*** Opening The data ***

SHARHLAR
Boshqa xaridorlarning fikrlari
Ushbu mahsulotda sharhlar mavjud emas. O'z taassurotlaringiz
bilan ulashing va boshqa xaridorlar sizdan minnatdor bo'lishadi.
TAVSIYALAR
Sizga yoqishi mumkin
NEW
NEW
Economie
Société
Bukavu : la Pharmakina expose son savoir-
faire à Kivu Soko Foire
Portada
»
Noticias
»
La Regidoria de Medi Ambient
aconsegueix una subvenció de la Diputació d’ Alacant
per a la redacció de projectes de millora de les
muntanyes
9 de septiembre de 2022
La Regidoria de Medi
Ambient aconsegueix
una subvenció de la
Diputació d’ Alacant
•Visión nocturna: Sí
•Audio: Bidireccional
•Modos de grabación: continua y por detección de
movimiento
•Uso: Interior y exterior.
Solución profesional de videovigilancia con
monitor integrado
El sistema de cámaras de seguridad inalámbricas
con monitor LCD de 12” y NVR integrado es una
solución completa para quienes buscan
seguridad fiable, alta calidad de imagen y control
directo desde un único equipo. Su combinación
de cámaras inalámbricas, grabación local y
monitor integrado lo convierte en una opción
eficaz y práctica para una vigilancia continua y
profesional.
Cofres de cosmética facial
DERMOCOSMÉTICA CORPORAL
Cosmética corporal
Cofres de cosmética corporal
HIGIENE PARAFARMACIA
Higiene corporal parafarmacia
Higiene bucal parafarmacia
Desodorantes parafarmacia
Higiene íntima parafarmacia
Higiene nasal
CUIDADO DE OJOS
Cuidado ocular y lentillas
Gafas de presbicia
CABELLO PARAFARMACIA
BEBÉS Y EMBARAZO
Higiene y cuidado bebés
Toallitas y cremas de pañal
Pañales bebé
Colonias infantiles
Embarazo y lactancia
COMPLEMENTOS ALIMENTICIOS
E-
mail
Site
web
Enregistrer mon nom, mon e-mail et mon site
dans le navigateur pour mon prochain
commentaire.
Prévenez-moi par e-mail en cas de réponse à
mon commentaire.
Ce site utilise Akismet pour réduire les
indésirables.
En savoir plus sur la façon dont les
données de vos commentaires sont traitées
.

*** Closing The data ***

Assigned task: Starting at the line with "mon commentaire.", copy each line through the end of the data, both ends included, and give nothing else.

Solution for this task:
mon commentaire.
Ce site utilise Akismet pour réduire les
indésirables.
En savoir plus sur la façon dont les
données de vos commentaires sont traitées
.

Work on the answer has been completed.